# Another Zombie is on the loose!



## spfxmasks (Mar 16, 2009)

Here is one of our latest silicone Zombie masks!
Have a great week everyone.
-SPFXMasks


----------



## jdubbya (Nov 6, 2005)

Really nice!


----------



## beelce (Jul 21, 2007)

Love it....looks like he takes after Evander Holyfield...


----------



## Ghostess (Aug 21, 2005)

Another exceptional creation!


----------



## Sickie Ickie (Jun 20, 2006)

boxer/zombie. totally awesome!


----------



## Revenant (Mar 17, 2007)

LOVE the paint job on that!! Geez, the translucency of that stuff is incredible. It used to take, what like 8 hours in a makeup chair to get that look on somebody?


----------



## Sickie Ickie (Jun 20, 2006)

Question...is the silicone mask ever too big on someone?


----------



## Haunted Bayou (Feb 16, 2007)

beelce said:


> Love it....looks like he takes after Evander Holyfield...
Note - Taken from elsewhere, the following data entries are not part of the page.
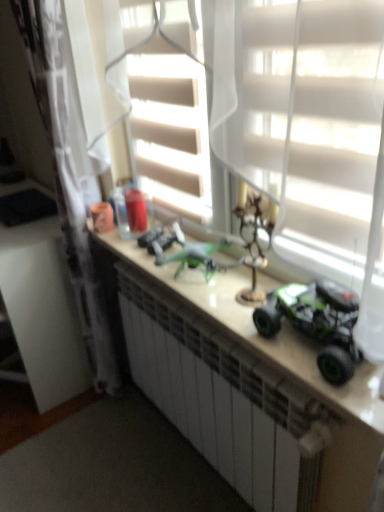
Question: Is metallic green drone at center, the second toy in the right-to-left sequence, aimed at green matte toy car at center, the first toy in the left-to-right sequence?

Choices:
 (A) yes
 (B) no

Answer: (B)

Question: Can you confirm if metallic green drone at center, the second toy in the left-to-right sequence, is taller than green matte toy car at center, the third toy from the right?

Choices:
 (A) no
 (B) yes

Answer: (B)

Question: Can you confirm if metallic green drone at center, positioned as the 2th toy in front-to-back order, is thinner than green matte toy car at center, the third toy from the right?

Choices:
 (A) no
 (B) yes

Answer: (B)

Question: Does metallic green drone at center, the second toy in the left-to-right sequence, come behind green matte toy car at center, the 1th toy positioned from the back?

Choices:
 (A) no
 (B) yes

Answer: (A)

Question: Can you confirm if metallic green drone at center, the second toy in the left-to-right sequence, is wider than green matte toy car at center, the 1th toy positioned from the back?

Choices:
 (A) yes
 (B) no

Answer: (B)

Question: Is metallic green drone at center, positioned as the 2th toy in front-to-back order, not inside green matte toy car at center, the first toy in the left-to-right sequence?

Choices:
 (A) no
 (B) yes

Answer: (B)

Question: Is green plastic toy car at center located outside green matte toy car at right, the 1th toy from the right?

Choices:
 (A) yes
 (B) no

Answer: (A)

Question: Considering the relative positions of green plastic toy car at center and green matte toy car at right, marked as the third toy in a left-to-right arrangement, in the image provided, is green plastic toy car at center to the right of green matte toy car at right, marked as the third toy in a left-to-right arrangement, from the viewer's perspective?

Choices:
 (A) no
 (B) yes

Answer: (A)

Question: From the image's perspective, is green plastic toy car at center below green matte toy car at right, the first toy positioned from the front?

Choices:
 (A) no
 (B) yes

Answer: (B)

Question: Considering the relative positions of green plastic toy car at center and green matte toy car at right, the 1th toy from the right, in the image provided, is green plastic toy car at center behind green matte toy car at right, the 1th toy from the right,?

Choices:
 (A) yes
 (B) no

Answer: (A)

Question: Is green plastic toy car at center surrounding green matte toy car at right, which is counted as the 3th toy, starting from the back?

Choices:
 (A) yes
 (B) no

Answer: (B)

Question: Does green plastic toy car at center come in front of green matte toy car at right, the first toy positioned from the front?

Choices:
 (A) no
 (B) yes

Answer: (A)

Question: Does metallic green drone at center, the second toy in the left-to-right sequence, have a smaller size compared to green matte toy car at right, the first toy positioned from the front?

LOL! that is what I was thinking!

Another great mask!


----------



## ScreamingScarecrow (Oct 1, 2008)

excellent Job!


----------



## spfxmasks (Mar 16, 2009)

Ghostess said:


> Another exceptional creation!


 Thank you Ghostess! It's nice to see you here 
-SPFXMasks


----------



## spfxmasks (Mar 16, 2009)

Thank you for the compliments everyone! 
_Sickie Ickie_: That is very, very rare for a silicone mask to be too large on someone.
Many latex masks have that issue, but silicone masks are form fitting.
Have a great week everyone.
-SPFXMasks


----------



## The Bloodshed Brothers (Jan 25, 2009)

very very nice


----------



## HauntCast (Jul 25, 2008)

I'm looking up words in my thesaurus to describe how kick ass that mask is. 
It's brilliant, governor!


----------



## Monk (Aug 26, 2008)

djchrisb said:


> It's brilliant, governor!


Well said


----------



## pyro (Oct 7, 2006)

thats sweet


----------



## dubbax3 (Jan 22, 2008)

I like the puss, nice touch.


----------



## IMU (Apr 8, 2009)

Very nice ... great work!


----------



## Merlin (The Quiet One) (Feb 23, 2006)

Gross! that is too cool.


----------